___ Data for analysis

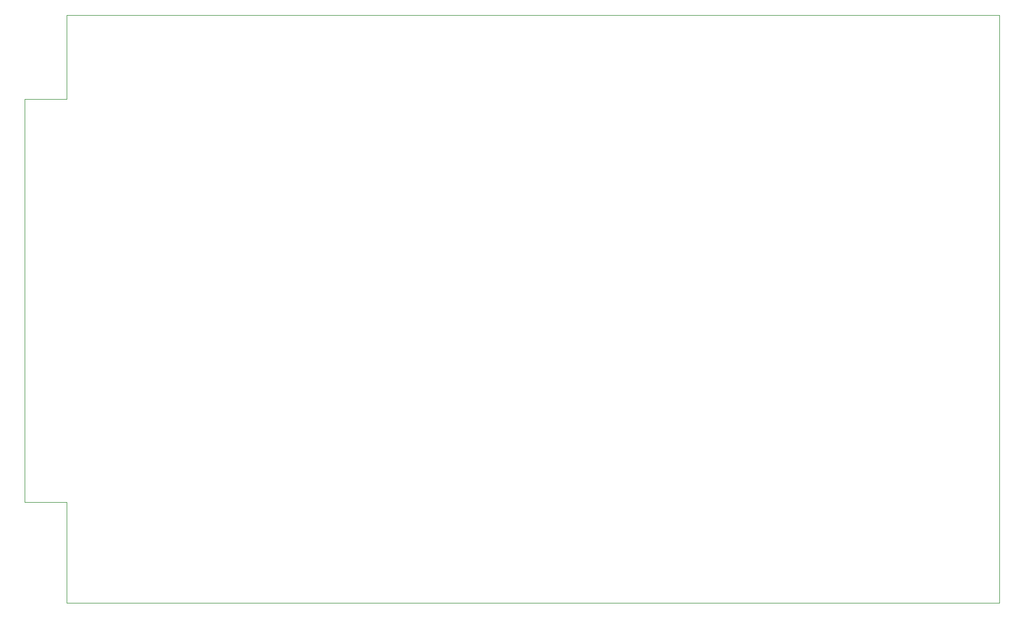
<source format=gbr>
%TF.GenerationSoftware,KiCad,Pcbnew,(5.1.6)-1*%
%TF.CreationDate,2024-05-08T10:03:09-05:00*%
%TF.ProjectId,_prototype_samelcd,5f70726f-746f-4747-9970-655f73616d65,rev?*%
%TF.SameCoordinates,PX2e063a0PY71d9820*%
%TF.FileFunction,Profile,NP*%
%FSLAX46Y46*%
G04 Gerber Fmt 4.6, Leading zero omitted, Abs format (unit mm)*
G04 Created by KiCad (PCBNEW (5.1.6)-1) date 2024-05-08 10:03:09*
%MOMM*%
%LPD*%
G01*
G04 APERTURE LIST*
%TA.AperFunction,Profile*%
%ADD10C,0.100000*%
%TD*%
G04 APERTURE END LIST*
D10*
X6350000Y76200000D02*
X6350000Y88900000D01*
X6350000Y76200000D02*
X0Y76200000D01*
X6350000Y15240000D02*
X0Y15240000D01*
X6350000Y0D02*
X6350000Y15240000D01*
X0Y15240000D02*
X0Y76200000D01*
X147320000Y0D02*
X6350000Y0D01*
X147320000Y88900000D02*
X147320000Y0D01*
X6350000Y88900000D02*
X147320000Y88900000D01*
M02*

</source>
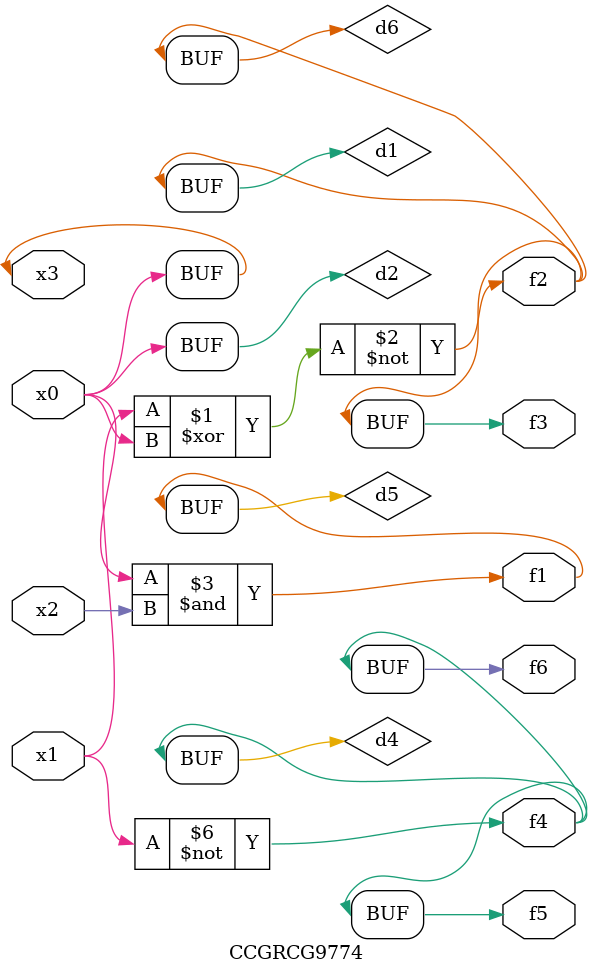
<source format=v>
module CCGRCG9774(
	input x0, x1, x2, x3,
	output f1, f2, f3, f4, f5, f6
);

	wire d1, d2, d3, d4, d5, d6;

	xnor (d1, x1, x3);
	buf (d2, x0, x3);
	nand (d3, x0, x2);
	not (d4, x1);
	nand (d5, d3);
	or (d6, d1);
	assign f1 = d5;
	assign f2 = d6;
	assign f3 = d6;
	assign f4 = d4;
	assign f5 = d4;
	assign f6 = d4;
endmodule

</source>
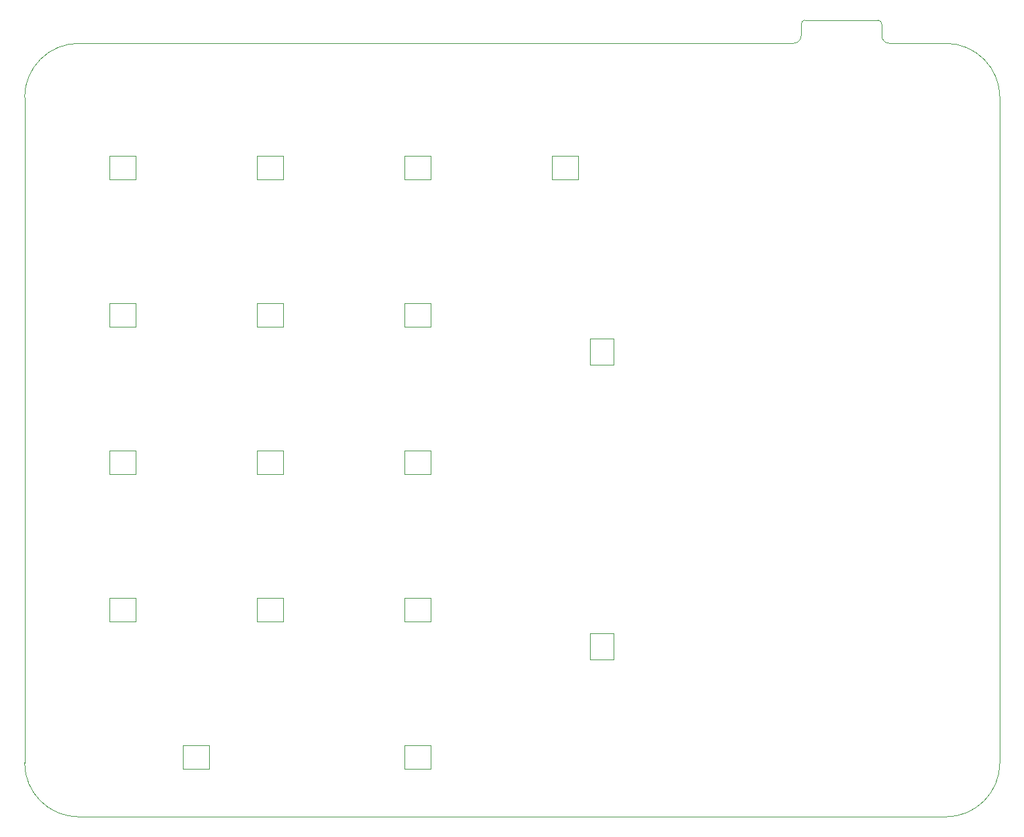
<source format=gbr>
G04 #@! TF.GenerationSoftware,KiCad,Pcbnew,(5.1.5)-3*
G04 #@! TF.CreationDate,2022-04-23T19:07:22-06:00*
G04 #@! TF.ProjectId,base,62617365-2e6b-4696-9361-645f70636258,rev?*
G04 #@! TF.SameCoordinates,Original*
G04 #@! TF.FileFunction,Profile,NP*
%FSLAX46Y46*%
G04 Gerber Fmt 4.6, Leading zero omitted, Abs format (unit mm)*
G04 Created by KiCad (PCBNEW (5.1.5)-3) date 2022-04-23 19:07:22*
%MOMM*%
%LPD*%
G04 APERTURE LIST*
%ADD10C,0.050000*%
%ADD11C,0.120000*%
G04 APERTURE END LIST*
D10*
X196200000Y-53000000D02*
X103900000Y-53000000D01*
X208600000Y-53000000D02*
X215856250Y-53000000D01*
X197700000Y-50000000D02*
X207100000Y-50000000D01*
X207600000Y-50500000D02*
G75*
G03X207100000Y-50000000I-500000J0D01*
G01*
X207600000Y-52000000D02*
X207600000Y-50500000D01*
X197200000Y-50500000D02*
G75*
G02X197700000Y-50000000I500000J0D01*
G01*
X197200000Y-52000000D02*
X197200000Y-50500000D01*
X208600000Y-53000000D02*
G75*
G02X207600000Y-52000000I0J1000000D01*
G01*
X197200000Y-52000000D02*
G75*
G02X196200000Y-53000000I-1000000J0D01*
G01*
X103900000Y-152993750D02*
G75*
G02X96900000Y-145993750I0J7000000D01*
G01*
X96900000Y-60000000D02*
G75*
G02X103900000Y-53000000I7000000J0D01*
G01*
X222856250Y-146000000D02*
G75*
G02X215856250Y-153000000I-7000000J0D01*
G01*
X215856250Y-53000000D02*
G75*
G02X222856250Y-60000000I0J-7000000D01*
G01*
X222856250Y-60000000D02*
X222856250Y-146000000D01*
X103900000Y-152993750D02*
X215856250Y-153000000D01*
X96900000Y-60000000D02*
X96900000Y-145993750D01*
D11*
X145937500Y-146756250D02*
X149337500Y-146756250D01*
X145937500Y-143756250D02*
X145937500Y-146756250D01*
X149337500Y-143756250D02*
X145937500Y-143756250D01*
X149337500Y-146756250D02*
X149337500Y-143756250D01*
X107837500Y-70556250D02*
X111237500Y-70556250D01*
X107837500Y-67556250D02*
X107837500Y-70556250D01*
X111237500Y-67556250D02*
X107837500Y-67556250D01*
X111237500Y-70556250D02*
X111237500Y-67556250D01*
X172950000Y-91168750D02*
X169950000Y-91168750D01*
X169950000Y-91168750D02*
X169950000Y-94568750D01*
X169950000Y-94568750D02*
X172950000Y-94568750D01*
X172950000Y-94568750D02*
X172950000Y-91168750D01*
X164987500Y-70556250D02*
X168387500Y-70556250D01*
X164987500Y-67556250D02*
X164987500Y-70556250D01*
X168387500Y-67556250D02*
X164987500Y-67556250D01*
X168387500Y-70556250D02*
X168387500Y-67556250D01*
X117362500Y-146756250D02*
X120762500Y-146756250D01*
X117362500Y-143756250D02*
X117362500Y-146756250D01*
X120762500Y-143756250D02*
X117362500Y-143756250D01*
X120762500Y-146756250D02*
X120762500Y-143756250D01*
X172950000Y-132668750D02*
X172950000Y-129268750D01*
X169950000Y-132668750D02*
X172950000Y-132668750D01*
X169950000Y-129268750D02*
X169950000Y-132668750D01*
X172950000Y-129268750D02*
X169950000Y-129268750D01*
X149337500Y-124706250D02*
X145937500Y-124706250D01*
X149337500Y-127706250D02*
X149337500Y-124706250D01*
X145937500Y-127706250D02*
X149337500Y-127706250D01*
X145937500Y-124706250D02*
X145937500Y-127706250D01*
X130287500Y-124706250D02*
X126887500Y-124706250D01*
X130287500Y-127706250D02*
X130287500Y-124706250D01*
X126887500Y-127706250D02*
X130287500Y-127706250D01*
X126887500Y-124706250D02*
X126887500Y-127706250D01*
X111237500Y-124706250D02*
X107837500Y-124706250D01*
X111237500Y-127706250D02*
X111237500Y-124706250D01*
X107837500Y-127706250D02*
X111237500Y-127706250D01*
X107837500Y-124706250D02*
X107837500Y-127706250D01*
X107837500Y-108656250D02*
X111237500Y-108656250D01*
X107837500Y-105656250D02*
X107837500Y-108656250D01*
X111237500Y-105656250D02*
X107837500Y-105656250D01*
X111237500Y-108656250D02*
X111237500Y-105656250D01*
X126887500Y-108656250D02*
X130287500Y-108656250D01*
X126887500Y-105656250D02*
X126887500Y-108656250D01*
X130287500Y-105656250D02*
X126887500Y-105656250D01*
X130287500Y-108656250D02*
X130287500Y-105656250D01*
X145937500Y-108656250D02*
X149337500Y-108656250D01*
X145937500Y-105656250D02*
X145937500Y-108656250D01*
X149337500Y-105656250D02*
X145937500Y-105656250D01*
X149337500Y-108656250D02*
X149337500Y-105656250D01*
X149337500Y-86606250D02*
X145937500Y-86606250D01*
X149337500Y-89606250D02*
X149337500Y-86606250D01*
X145937500Y-89606250D02*
X149337500Y-89606250D01*
X145937500Y-86606250D02*
X145937500Y-89606250D01*
X130287500Y-86606250D02*
X126887500Y-86606250D01*
X130287500Y-89606250D02*
X130287500Y-86606250D01*
X126887500Y-89606250D02*
X130287500Y-89606250D01*
X126887500Y-86606250D02*
X126887500Y-89606250D01*
X111237500Y-86606250D02*
X107837500Y-86606250D01*
X111237500Y-89606250D02*
X111237500Y-86606250D01*
X107837500Y-89606250D02*
X111237500Y-89606250D01*
X107837500Y-86606250D02*
X107837500Y-89606250D01*
X126887500Y-70556250D02*
X130287500Y-70556250D01*
X126887500Y-67556250D02*
X126887500Y-70556250D01*
X130287500Y-67556250D02*
X126887500Y-67556250D01*
X130287500Y-70556250D02*
X130287500Y-67556250D01*
X145937500Y-70556250D02*
X149337500Y-70556250D01*
X145937500Y-67556250D02*
X145937500Y-70556250D01*
X149337500Y-67556250D02*
X145937500Y-67556250D01*
X149337500Y-70556250D02*
X149337500Y-67556250D01*
M02*

</source>
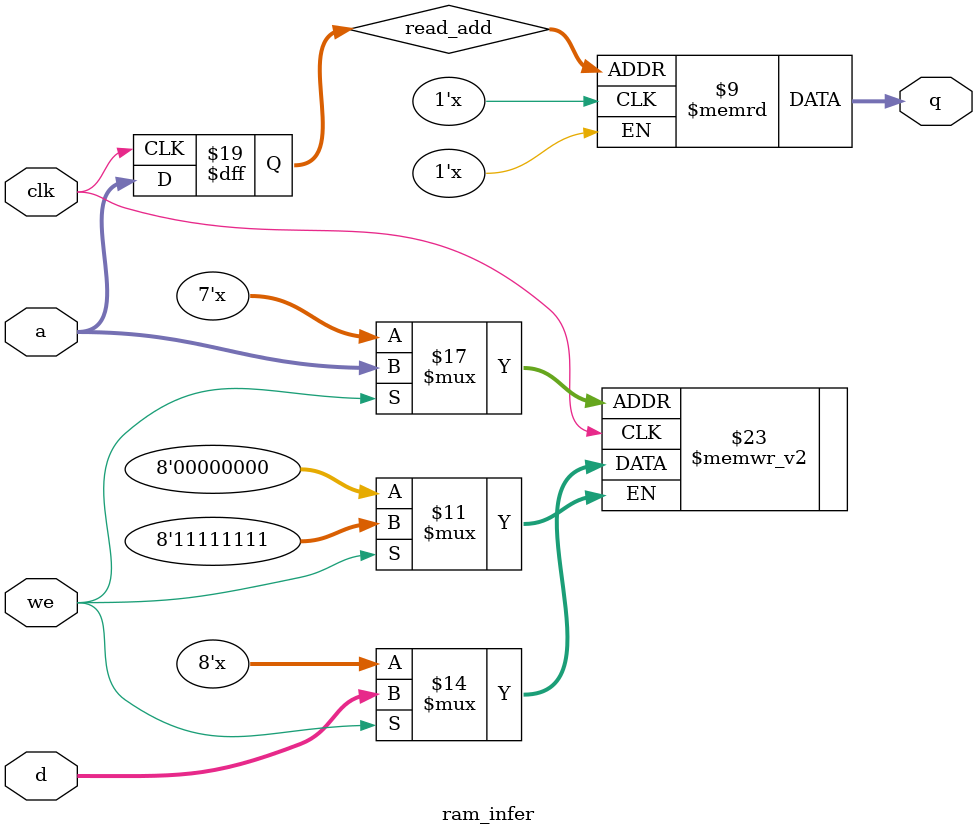
<source format=v>
module ram_infer(q, a, d, we, clk);
    output[7:0] q;
    input [7:0] d;
    input [6:0] a;
    input we, clk;
    reg [6:0] read_add;
    reg [7:0] mem [127:0];

    always @(posedge clk) begin
        if (we)
            mem[a] <= d;
        read_add <= a;
    end

    assign q = mem[read_add];
endmodule

</source>
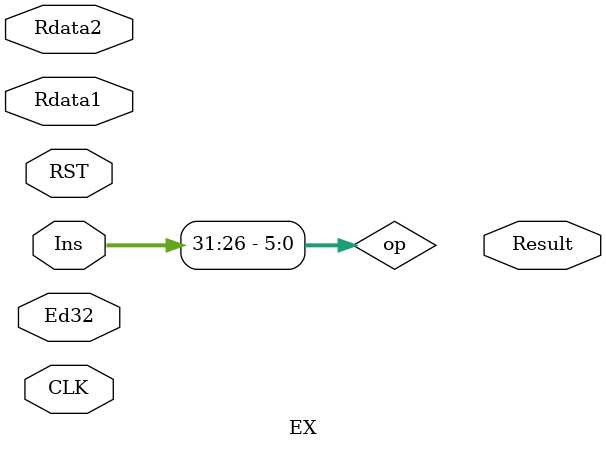
<source format=v>
module EX (
    input  CLK, RST,
    input [31:0] Ins, Rdata1, Rdata2, Ed32,
    output [31:0] Result
);
`include "common_param.vh"
wire [5:0] op;
assign op = Ins[31:26];
function [31:0] MUX2;
    input [31:0] Ed32;
    input [31:0] Rdata2;
    input [5:0] op;
    input [5:0] funct;

    if (op == R_FORM) begin
        MUX2 = Radr2;
    end 
    else begin
        MUX2 = Ed32;
    end
endfunction

endmodule
</source>
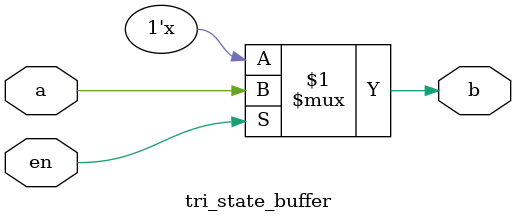
<source format=v>
`timescale 1ns / 1ps


module tri_state_buffer(
    input a,en,
    output b
    );
    
    assign b = (en) ? a : 1'bz;
    
endmodule

</source>
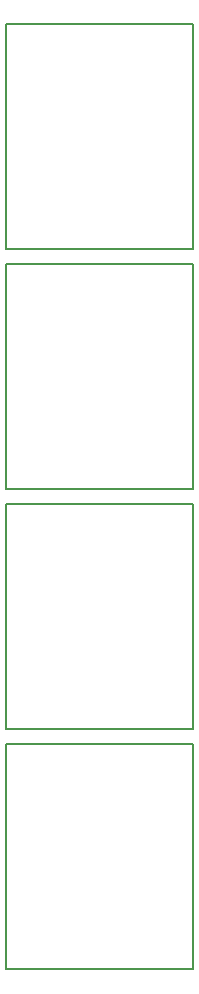
<source format=gbr>
G04 #@! TF.GenerationSoftware,KiCad,Pcbnew,5.0.1+dfsg1-2*
G04 #@! TF.CreationDate,2018-11-18T21:04:06+01:00*
G04 #@! TF.ProjectId,icestick-rj45-shield,696365737469636B2D726A34352D7368,rev?*
G04 #@! TF.SameCoordinates,Original*
G04 #@! TF.FileFunction,Legend,Bot*
G04 #@! TF.FilePolarity,Positive*
%FSLAX46Y46*%
G04 Gerber Fmt 4.6, Leading zero omitted, Abs format (unit mm)*
G04 Created by KiCad (PCBNEW 5.0.1+dfsg1-2) date So 18 Nov 2018 21:04:06 CET*
%MOMM*%
%LPD*%
G01*
G04 APERTURE LIST*
%ADD10C,0.150000*%
G04 APERTURE END LIST*
D10*
G04 #@! TO.C,J4*
X193040000Y-116205000D02*
X193040000Y-135255000D01*
X177165000Y-135255000D02*
X177165000Y-116205000D01*
X177165000Y-116205000D02*
X193040000Y-116205000D01*
X193040000Y-135255000D02*
X177165000Y-135255000D01*
G04 #@! TO.C,J3*
X193040000Y-95885000D02*
X193040000Y-114935000D01*
X177165000Y-114935000D02*
X177165000Y-95885000D01*
X177165000Y-95885000D02*
X193040000Y-95885000D01*
X193040000Y-114935000D02*
X177165000Y-114935000D01*
G04 #@! TO.C,J1*
X193040000Y-55245000D02*
X193040000Y-74295000D01*
X177165000Y-74295000D02*
X177165000Y-55245000D01*
X177165000Y-55245000D02*
X193040000Y-55245000D01*
X193040000Y-74295000D02*
X177165000Y-74295000D01*
G04 #@! TO.C,J2*
X193040000Y-75565000D02*
X193040000Y-94615000D01*
X177165000Y-94615000D02*
X177165000Y-75565000D01*
X177165000Y-75565000D02*
X193040000Y-75565000D01*
X193040000Y-94615000D02*
X177165000Y-94615000D01*
G04 #@! TD*
M02*

</source>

______

● What you have to do
From the records above, copy each line that contains the word "FileFunction".

● Response area
%TF.FileFunction,Profile,NP*%
G04 #@! TF.FileFunction,Profile,NP*
G04 #@! TF.FileFunction,Legend,Bot*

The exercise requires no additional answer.